• **Exercise brief**
Please recast every line of the records below as a numbered list, leaving out any blank lines.

• **Recorded data**
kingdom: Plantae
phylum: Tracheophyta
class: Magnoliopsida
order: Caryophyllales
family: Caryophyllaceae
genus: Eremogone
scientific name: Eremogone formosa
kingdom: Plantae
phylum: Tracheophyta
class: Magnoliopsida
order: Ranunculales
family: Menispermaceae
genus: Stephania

• **Expected answer**
1. kingdom: Plantae
2. phylum: Tracheophyta
3. class: Magnoliopsida
4. order: Caryophyllales
5. family: Caryophyllaceae
6. genus: Eremogone
7. scientific name: Eremogone formosa
8. kingdom: Plantae
9. phylum: Tracheophyta
10. class: Magnoliopsida
11. order: Ranunculales
12. family: Menispermaceae
13. genus: Stephania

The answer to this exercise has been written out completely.